Matthew Weiner, Where Are You?
Tonight, Matthew Weiner will be on top of the TV world at the Emmys, where his AMC drama Mad Men will be gunning for its fourth Best Drama award. Ok, so it probably won’t win, but still, he’ll get a much warmer welcome by the TV Academy than he did at the movies this weekend: Are You Here, the first film he wrote and directed, was quietly dumped into a handful of theaters and released simultaneously on VOD. Oh, and it earned a whopping 8 percent “fresh” rating on Rotten Tomatoes.
What went wrong? More like, what didn’t go wrong? Weiner seems to be continuing to follow in the footsteps—or in this case, missteps—of his mentor, The Sopranos‘ David Chase, who followed up his groundbreaking TV drama with an underwhelming movie debut, Not Fade Away (which did fade away, and quickly, at the box office). Are You Here isn’t just missing a question mark at the end of its title. It’s missing a plot, two-dimensional characters, a well-chosen cast, a consistent tone, and just about everything else.
Owen Wilson and Zach Gailfianakis star as Owen Wilson and Zach Galifianakis. No, they don’t play themselves, they just play the same characters they always play: Wilson’s a peevish narcissist and Galifianakis is a mentally unstable man-child. They take a road trip together—because we haven’t seen enough Galifianakis road-trip movies after three Hangovers and Due Date—when Zach’s dad dies and leaves him a large portion of his estate. That leads to a squabble with Zach’s snotty sister, played by Amy Poehler, who at least is doing something different than what we usually see out of her. Unfortunately, what she’s doing isn’t interesting, or funny, or anything.
Is this supposed to be a comedy? It’s not amusing. A drama? It’s impossible to take seriously. A rom-com? Maybe. Both Galifianakis and Wilson sleep with Zach’s young stepmom, played by the bland Laura Ramsey, aka Joy from Mad Men‘s “Jet Set” episode. She’s only one of several nubile actresses who appear nude, including Law & Order alum Alana de la Garza, who’s wasted as the anchorwoman at the Annapolis, Maryland, TV station where Wilson’s Steve Dallas is the weatherman. Unfortunately, Galifianakis also bares all, and I’m not just talking about shaving his trademark beard.

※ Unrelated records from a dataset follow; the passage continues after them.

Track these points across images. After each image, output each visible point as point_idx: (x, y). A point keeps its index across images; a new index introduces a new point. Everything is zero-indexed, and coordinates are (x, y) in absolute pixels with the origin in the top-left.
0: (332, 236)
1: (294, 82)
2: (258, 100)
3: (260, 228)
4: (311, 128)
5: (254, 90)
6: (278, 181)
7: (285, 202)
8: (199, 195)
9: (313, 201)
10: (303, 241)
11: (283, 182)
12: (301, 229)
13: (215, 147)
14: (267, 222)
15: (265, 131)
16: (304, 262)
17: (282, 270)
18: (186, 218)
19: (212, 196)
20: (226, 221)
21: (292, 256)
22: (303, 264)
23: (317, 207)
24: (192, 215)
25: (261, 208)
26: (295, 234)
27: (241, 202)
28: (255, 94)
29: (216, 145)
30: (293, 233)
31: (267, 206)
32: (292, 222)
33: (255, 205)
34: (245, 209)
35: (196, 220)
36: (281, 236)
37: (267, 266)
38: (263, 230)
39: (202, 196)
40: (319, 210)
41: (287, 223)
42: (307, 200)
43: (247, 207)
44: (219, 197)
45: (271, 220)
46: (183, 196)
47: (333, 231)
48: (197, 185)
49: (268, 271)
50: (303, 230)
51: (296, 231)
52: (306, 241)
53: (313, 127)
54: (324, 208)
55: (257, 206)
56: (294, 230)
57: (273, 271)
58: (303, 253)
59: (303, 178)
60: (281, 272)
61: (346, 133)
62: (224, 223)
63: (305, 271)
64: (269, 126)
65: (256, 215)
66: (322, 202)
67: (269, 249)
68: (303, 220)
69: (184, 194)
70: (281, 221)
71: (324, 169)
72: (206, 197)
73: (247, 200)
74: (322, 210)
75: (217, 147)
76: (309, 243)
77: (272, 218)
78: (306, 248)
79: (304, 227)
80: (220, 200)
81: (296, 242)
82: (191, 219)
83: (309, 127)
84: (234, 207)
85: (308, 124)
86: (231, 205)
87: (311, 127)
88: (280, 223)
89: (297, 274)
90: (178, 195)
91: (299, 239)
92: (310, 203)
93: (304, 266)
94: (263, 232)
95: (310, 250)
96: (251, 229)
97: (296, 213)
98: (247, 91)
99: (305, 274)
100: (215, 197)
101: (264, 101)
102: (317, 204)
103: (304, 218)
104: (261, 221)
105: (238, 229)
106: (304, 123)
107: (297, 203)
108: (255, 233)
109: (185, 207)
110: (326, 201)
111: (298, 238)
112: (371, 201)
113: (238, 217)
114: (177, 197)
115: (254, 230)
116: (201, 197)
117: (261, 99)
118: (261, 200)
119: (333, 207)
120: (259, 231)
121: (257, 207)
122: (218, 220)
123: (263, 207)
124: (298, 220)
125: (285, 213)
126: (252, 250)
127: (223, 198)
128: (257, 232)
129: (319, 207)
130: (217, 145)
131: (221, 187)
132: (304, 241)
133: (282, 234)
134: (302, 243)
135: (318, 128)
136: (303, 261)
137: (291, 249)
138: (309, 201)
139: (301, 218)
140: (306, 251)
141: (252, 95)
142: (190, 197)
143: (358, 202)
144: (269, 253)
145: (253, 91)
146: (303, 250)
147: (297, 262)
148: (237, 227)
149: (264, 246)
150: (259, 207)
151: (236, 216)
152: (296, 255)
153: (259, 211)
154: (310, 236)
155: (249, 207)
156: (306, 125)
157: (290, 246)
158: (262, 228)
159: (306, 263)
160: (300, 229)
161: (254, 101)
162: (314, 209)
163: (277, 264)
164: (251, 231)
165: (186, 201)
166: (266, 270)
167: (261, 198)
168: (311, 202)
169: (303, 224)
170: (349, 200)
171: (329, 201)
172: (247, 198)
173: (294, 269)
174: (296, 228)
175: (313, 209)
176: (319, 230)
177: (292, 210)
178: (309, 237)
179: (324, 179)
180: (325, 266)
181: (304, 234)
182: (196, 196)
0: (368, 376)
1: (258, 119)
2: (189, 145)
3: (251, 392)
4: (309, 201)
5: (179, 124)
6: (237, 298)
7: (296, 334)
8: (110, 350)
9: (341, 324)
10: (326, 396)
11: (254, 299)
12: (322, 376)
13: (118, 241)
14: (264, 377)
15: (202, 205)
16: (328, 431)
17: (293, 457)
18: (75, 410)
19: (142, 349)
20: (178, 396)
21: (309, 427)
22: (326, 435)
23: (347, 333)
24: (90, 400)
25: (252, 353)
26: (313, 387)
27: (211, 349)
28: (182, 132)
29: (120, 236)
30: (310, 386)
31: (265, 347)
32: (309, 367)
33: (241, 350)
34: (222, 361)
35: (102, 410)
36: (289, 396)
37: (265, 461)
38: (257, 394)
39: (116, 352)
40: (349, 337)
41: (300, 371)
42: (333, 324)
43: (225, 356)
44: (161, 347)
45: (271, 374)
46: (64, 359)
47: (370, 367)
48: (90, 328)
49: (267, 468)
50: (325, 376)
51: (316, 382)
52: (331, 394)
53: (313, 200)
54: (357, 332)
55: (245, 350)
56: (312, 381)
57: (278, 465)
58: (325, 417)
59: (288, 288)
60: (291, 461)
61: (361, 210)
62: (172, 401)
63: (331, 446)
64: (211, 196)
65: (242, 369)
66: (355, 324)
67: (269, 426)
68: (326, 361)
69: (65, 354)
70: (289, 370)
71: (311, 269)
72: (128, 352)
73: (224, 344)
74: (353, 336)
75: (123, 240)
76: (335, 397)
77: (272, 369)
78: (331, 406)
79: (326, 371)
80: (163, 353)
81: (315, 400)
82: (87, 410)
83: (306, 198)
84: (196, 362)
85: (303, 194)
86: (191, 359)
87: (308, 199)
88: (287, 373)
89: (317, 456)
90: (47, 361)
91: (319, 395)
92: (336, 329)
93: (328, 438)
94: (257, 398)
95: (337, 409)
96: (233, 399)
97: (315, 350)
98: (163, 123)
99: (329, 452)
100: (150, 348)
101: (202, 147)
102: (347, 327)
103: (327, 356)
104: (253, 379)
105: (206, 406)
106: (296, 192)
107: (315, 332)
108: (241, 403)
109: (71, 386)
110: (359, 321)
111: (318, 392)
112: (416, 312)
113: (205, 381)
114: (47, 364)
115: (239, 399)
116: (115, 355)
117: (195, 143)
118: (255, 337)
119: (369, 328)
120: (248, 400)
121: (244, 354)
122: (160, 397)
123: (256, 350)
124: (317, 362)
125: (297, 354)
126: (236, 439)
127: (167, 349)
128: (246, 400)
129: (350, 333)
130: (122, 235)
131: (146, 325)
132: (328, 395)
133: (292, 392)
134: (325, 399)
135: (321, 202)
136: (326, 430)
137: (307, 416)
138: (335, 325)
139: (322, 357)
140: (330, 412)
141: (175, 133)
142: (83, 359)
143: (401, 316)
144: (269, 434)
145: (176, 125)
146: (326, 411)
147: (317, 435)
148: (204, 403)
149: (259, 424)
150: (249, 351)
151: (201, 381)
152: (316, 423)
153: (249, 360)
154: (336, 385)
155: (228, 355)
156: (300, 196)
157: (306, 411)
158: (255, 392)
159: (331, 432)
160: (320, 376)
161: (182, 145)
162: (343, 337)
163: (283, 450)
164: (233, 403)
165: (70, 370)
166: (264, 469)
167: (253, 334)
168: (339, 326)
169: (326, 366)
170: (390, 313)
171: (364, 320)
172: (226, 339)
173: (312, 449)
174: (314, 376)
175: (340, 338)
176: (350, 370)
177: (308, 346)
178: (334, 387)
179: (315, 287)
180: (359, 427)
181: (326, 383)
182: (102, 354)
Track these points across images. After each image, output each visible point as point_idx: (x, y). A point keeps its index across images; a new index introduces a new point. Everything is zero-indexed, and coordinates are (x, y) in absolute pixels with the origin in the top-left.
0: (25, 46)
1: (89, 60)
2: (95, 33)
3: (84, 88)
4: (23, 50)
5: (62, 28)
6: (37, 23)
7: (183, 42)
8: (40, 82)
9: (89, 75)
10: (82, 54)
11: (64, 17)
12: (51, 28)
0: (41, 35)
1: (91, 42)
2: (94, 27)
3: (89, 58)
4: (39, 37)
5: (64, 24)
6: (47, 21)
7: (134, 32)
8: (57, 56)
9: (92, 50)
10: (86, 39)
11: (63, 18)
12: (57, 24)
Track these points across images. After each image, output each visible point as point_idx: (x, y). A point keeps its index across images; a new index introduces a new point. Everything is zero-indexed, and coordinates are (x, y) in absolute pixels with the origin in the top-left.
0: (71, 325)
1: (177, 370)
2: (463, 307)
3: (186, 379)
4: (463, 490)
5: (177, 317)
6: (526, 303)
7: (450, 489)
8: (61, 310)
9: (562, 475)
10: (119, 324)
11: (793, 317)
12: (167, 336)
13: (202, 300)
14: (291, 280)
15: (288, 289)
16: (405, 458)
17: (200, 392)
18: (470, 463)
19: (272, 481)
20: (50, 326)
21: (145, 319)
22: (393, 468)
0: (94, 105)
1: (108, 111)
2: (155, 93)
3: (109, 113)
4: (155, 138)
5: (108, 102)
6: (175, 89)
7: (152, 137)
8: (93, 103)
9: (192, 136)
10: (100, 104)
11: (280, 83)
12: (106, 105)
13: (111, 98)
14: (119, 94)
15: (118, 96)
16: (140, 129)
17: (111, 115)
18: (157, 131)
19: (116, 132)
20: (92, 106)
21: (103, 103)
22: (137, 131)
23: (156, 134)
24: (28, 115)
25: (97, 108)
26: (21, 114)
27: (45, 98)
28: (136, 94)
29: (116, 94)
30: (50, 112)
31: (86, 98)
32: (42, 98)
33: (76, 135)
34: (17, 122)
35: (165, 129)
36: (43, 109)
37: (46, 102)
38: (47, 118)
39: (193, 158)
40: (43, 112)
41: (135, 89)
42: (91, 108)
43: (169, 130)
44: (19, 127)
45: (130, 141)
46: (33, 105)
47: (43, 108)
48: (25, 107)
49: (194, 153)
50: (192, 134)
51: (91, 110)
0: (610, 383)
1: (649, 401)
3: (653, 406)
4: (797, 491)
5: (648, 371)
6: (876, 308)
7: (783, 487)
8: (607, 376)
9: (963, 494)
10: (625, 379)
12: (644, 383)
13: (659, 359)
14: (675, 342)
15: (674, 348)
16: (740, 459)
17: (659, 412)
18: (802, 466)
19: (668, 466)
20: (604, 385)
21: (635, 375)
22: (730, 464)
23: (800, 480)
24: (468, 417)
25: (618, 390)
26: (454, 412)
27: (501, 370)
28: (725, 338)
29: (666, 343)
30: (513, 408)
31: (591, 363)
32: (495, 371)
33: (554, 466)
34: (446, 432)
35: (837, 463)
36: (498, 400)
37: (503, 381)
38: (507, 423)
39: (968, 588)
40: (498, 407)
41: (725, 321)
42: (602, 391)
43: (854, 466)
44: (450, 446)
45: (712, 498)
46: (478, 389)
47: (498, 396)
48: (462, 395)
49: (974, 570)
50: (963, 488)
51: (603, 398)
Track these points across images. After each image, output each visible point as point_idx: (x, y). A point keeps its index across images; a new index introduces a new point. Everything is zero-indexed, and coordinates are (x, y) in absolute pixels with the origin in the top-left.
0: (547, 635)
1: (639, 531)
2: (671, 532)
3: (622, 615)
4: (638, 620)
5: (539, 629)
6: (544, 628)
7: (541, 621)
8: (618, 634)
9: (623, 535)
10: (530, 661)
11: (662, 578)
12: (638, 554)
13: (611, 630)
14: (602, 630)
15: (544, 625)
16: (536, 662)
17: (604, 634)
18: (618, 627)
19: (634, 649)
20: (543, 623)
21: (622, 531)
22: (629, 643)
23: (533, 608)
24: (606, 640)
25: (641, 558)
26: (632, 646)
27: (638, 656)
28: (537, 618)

Weiner also recruits a few Sopranos alums, like Paul “Father Phil” Schulze as the TV station’s news director, and Peter “Dr. Melfi’s shrink” Bogdanovich as a judge who rules in the family’s inheritance case. But even a priest and a shrink couldn’t save this misguided script. The film’s tagline, allegedly about friendship, is “There’s nothing in it for anybody.” Which pretty much describes the movie as well. In other words: Matthew Weiner, don’t quit your day job… Oops, too late!